On this page, the illustration is not full size and does not occupy the right-hand side of the page as in other cases in this manuscript. Instead, it is a small vignette in the middle margin.

A male figure in an elaborate headdress sits in the lotus posture of meditation. Below him is a large white crescent moon. A double-ended lotus stalk droops from his headdress. Mountain peaks are shown beneath him.

These mountains represent a natural landscape while the lotus flower symbolises spiritual purity. The figure is the 24th Jina Mahāvīra, who has died and reached emancipation. This state is represented by the crescent, which symbolises the siddha-śilā. This is the area at the top of the Jain universe where a liberated soul goes directly after leaving the body. There it enjoys perfect bliss and omniscience.

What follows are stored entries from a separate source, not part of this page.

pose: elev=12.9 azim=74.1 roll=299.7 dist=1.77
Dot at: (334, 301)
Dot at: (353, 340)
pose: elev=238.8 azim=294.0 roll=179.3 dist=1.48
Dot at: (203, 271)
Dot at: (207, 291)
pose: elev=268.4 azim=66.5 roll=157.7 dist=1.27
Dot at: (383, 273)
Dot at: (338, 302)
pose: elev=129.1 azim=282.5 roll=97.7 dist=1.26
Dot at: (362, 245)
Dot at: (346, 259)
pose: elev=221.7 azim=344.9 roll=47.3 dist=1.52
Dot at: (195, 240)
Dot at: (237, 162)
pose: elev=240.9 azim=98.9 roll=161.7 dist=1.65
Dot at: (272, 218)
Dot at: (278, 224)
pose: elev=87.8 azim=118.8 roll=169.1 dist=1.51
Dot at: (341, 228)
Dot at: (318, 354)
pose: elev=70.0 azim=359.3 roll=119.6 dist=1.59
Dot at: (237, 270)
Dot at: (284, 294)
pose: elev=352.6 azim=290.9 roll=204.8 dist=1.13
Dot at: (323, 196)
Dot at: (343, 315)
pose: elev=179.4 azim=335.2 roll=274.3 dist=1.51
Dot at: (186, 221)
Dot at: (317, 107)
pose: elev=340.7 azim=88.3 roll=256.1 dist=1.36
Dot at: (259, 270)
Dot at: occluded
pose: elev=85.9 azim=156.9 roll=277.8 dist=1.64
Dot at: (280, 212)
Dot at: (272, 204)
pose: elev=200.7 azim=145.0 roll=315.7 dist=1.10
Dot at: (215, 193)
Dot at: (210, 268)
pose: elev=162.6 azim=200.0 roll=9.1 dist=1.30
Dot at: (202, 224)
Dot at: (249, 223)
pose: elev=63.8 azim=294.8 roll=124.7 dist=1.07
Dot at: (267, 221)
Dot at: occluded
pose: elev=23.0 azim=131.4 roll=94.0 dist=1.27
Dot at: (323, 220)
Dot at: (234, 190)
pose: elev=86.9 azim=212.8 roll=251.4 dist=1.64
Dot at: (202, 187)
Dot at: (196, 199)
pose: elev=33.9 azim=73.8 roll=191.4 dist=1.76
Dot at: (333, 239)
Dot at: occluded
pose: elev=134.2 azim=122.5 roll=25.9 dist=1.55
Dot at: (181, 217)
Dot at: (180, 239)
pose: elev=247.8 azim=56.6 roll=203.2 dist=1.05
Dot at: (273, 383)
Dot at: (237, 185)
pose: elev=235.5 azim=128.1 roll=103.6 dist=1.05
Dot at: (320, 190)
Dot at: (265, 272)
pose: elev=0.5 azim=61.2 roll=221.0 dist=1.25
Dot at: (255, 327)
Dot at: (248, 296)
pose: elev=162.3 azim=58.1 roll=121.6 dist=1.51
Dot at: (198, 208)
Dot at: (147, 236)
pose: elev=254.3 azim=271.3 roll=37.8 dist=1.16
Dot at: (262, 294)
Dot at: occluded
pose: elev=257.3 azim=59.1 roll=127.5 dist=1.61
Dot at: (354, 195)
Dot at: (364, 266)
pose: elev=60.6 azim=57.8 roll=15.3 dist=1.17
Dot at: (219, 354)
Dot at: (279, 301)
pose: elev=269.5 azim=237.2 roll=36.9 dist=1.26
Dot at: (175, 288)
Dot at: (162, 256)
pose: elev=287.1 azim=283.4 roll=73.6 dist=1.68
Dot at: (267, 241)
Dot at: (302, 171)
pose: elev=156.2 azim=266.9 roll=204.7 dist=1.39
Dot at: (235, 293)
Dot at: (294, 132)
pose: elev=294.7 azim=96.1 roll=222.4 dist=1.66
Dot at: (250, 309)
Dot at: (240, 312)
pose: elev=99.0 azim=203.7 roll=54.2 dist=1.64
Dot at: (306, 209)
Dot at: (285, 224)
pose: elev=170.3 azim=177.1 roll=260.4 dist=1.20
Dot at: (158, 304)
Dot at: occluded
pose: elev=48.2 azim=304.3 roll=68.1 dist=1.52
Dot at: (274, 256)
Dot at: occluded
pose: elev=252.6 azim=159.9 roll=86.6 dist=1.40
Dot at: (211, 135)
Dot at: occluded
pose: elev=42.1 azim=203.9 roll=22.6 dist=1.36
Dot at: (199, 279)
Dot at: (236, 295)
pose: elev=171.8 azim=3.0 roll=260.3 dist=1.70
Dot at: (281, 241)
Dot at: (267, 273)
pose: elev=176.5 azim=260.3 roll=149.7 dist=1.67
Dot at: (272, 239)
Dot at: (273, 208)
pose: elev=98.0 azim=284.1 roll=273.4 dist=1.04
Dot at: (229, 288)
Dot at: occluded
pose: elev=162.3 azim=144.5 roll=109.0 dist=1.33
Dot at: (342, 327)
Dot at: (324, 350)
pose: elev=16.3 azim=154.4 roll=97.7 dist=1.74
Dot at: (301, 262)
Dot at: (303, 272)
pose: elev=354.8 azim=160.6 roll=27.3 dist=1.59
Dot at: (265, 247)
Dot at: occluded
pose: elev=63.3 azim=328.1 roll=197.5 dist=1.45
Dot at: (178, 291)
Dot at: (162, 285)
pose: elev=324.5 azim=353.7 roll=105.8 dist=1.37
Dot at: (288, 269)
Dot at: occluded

This is the standard way of illustrating the final emancipation. The peculiar headdress and the serene facial expression are characteristic of such scenes. The perfect happiness and power characterising a liberated soulsiddha – are considered close to that of royalty so Mahāvīra is shown adorned.

Other visual elements

In many Kalpa-sūtra manuscripts, there is a clear intention to make the manuscript a valuable and remarkable object in itself. Here this is achieved in a rather modest manner. This aim is signalled by the:

  • ornamental motif in the central margin
  • calligraphic script.

This manuscript belongs to a rather early phase of Kalpa-sūtra paper manuscripts, the beginning of the 15th century. This is evidenced by the:

  • format of the paper, which is rather narrow
  • old system of folio numbering, using ‘letter-numerals’, which is visible in the left-hand margins of verso pages.

The elaborate script is the Jaina Devanāgarī script, in a form which recalls calligraphy. It is used for writing numerous Indian languages, here for Ardhamāgadhī Prakrit and Sanskrit.

This manuscript was read after it was copied and this page shows additions in smaller script, namely:

  • in line 3, the small number 55 added above the line is the translation into numbers of the Prakrit word paṇapannaṃ – ‘55’
  • at the end of line 4, the small number 36 above the line is the translation into numbers of the Prakrit word chattīsaṃ – ‘36’
  • in the margin of line 6, the number 51 stands for 151 and is the paragraph number.

In many manuscripts the paragraph numbers are part of the text, but here they have been added afterwards.

The lines in smaller script above and below the main text and in the margins are explanations in Sanskrit of phrases found in the central part. The two small parallel lines like slanted = after the words are meant to separate the explanations in the margins. The parallel lines around words in the text indicate which words are glossed. On this page they are not very numerous.